··· Records for this task

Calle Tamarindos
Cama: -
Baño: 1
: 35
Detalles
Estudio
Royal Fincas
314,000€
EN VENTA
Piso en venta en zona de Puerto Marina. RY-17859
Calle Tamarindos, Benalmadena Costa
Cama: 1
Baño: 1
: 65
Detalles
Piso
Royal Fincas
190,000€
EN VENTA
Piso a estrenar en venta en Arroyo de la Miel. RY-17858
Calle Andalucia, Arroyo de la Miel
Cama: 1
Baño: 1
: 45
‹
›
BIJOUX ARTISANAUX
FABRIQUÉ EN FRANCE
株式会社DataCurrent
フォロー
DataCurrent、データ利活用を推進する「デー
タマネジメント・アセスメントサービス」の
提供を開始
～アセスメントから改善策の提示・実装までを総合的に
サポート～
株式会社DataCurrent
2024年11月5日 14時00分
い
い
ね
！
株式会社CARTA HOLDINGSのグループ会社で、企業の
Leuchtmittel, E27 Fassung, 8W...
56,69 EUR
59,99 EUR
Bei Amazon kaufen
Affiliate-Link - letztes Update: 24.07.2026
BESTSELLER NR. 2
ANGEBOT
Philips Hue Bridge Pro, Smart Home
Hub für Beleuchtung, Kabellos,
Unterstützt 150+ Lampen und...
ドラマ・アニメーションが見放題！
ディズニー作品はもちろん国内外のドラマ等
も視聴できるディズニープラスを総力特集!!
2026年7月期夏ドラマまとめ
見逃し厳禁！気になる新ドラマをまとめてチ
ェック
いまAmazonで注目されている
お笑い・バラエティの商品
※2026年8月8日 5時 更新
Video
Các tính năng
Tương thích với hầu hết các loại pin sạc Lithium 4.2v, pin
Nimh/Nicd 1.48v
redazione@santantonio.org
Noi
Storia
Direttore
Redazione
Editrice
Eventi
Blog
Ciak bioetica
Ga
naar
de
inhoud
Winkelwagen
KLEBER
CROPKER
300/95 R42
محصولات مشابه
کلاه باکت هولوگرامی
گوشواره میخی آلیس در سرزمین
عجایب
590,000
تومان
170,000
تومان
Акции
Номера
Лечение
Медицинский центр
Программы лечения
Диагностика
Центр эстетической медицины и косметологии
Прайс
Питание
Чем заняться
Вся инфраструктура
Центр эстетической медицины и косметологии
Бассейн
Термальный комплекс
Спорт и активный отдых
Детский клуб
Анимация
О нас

······

Directions >> The word "Tamarindos" appears in some lines of the listing. Give the number of those lines, and only that.

Solution to this problem >> 2